> _TEXTO PROPORCIONADO_:
= = = =

Por qué no quiero montar una startup

La palabra emprendedor está de moda. Gente joven que tiene ideas innovadoras y va a convenciones que hablan de growth hacking y marketing de guerrilla. Multimillonarios de Silicon Valley que con menos de treinta años han vendido su empresa y pueden dedicarse a lo que quieran durante el resto de sus vidas, por muy caro que esto sea. Yo no quiero ser uno de ellos. Yo no quiero montar una startup.

He aquí el por qué.

1. Hemos sucumbido al sesgo del superviviente

Últimamente he estado informándome sobre inversiones en startups y la lección más importante que he aprendido es que sólo una de cada veinte startups en las que invierte un business angel acaba reportando beneficios, generalmente de más de diez veces lo invertido. Y recordemos que estamos hablando de las startups que obtienen inversión, es decir, aquellas que han demostrado una cierta valía.

= = = =

> _ÍTEMS PROPORCIONADOS_:
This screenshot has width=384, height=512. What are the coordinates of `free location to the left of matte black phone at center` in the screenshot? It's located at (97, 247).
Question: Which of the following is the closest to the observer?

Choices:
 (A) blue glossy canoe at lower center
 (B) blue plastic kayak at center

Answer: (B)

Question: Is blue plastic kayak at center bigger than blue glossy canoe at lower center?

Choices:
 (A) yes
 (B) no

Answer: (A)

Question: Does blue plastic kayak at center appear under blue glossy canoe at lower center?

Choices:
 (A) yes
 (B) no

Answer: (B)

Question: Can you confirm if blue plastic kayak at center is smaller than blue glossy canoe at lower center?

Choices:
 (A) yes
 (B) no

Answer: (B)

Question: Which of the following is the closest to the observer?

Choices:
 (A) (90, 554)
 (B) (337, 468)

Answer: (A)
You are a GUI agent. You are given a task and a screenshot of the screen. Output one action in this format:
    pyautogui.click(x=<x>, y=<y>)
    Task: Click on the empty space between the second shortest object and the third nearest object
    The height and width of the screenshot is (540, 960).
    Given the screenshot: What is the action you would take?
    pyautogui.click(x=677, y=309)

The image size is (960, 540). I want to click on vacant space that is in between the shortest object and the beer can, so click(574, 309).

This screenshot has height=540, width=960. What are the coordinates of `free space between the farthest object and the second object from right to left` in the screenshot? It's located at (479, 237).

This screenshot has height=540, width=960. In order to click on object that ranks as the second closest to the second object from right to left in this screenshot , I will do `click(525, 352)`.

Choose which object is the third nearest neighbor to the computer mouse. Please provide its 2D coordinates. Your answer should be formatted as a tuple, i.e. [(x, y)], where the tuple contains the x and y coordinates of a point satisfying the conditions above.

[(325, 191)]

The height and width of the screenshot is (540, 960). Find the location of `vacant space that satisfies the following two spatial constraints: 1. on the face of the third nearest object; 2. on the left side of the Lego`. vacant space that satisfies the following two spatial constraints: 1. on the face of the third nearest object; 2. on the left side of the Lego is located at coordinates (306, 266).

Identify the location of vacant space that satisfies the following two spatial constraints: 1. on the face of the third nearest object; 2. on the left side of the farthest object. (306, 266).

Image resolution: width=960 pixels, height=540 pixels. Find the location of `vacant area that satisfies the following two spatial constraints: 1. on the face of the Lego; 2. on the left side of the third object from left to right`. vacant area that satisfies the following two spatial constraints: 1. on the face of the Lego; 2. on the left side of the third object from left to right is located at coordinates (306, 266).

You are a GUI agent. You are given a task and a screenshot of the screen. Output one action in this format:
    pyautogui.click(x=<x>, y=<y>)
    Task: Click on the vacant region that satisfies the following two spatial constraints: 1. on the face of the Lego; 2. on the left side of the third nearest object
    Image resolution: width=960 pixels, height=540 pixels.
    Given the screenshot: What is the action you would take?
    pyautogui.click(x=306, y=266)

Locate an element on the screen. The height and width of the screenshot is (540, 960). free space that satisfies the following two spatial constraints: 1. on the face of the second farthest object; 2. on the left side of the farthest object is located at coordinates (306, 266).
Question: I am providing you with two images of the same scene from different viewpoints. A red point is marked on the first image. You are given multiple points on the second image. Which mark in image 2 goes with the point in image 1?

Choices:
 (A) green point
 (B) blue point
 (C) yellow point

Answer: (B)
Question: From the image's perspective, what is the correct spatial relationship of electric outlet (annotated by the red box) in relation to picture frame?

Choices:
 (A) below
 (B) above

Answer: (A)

= = = =

> _QUÉ HARÁS_:
1/ Responde estas preguntas sobre el texto, cada una con una respuesta breve.
(a) ¿Qué palabra dice el texto que está de moda?
(b) ¿Con menos de cuántos años han vendido su empresa los multimillonarios de Silicon Valley que se mencionan?
(c) ¿Cuántas de las startups en las que invierte un business angel acaban reportando beneficios?
2/ Cambia "Multimillonarios" por "Millonarios" en el fragmento del texto que va desde "La palabra emprendedor" hasta "el por qué." y escribe el fragmento completo.

> _SOLUCIONES EN ORDEN_:
1/
(a) Emprendedor.
(b) Con menos de treinta años.
(c) Una de cada veinte.

2/
La palabra emprendedor está de moda. Gente joven que tiene ideas innovadoras y va a convenciones que hablan de growth hacking y marketing de guerrilla. Millonarios de Silicon Valley que con menos de treinta años han vendido su empresa y pueden dedicarse a lo que quieran durante el resto de sus vidas, por muy caro que esto sea. Yo no quiero ser uno de ellos. Yo no quiero montar una startup.

He aquí el por qué.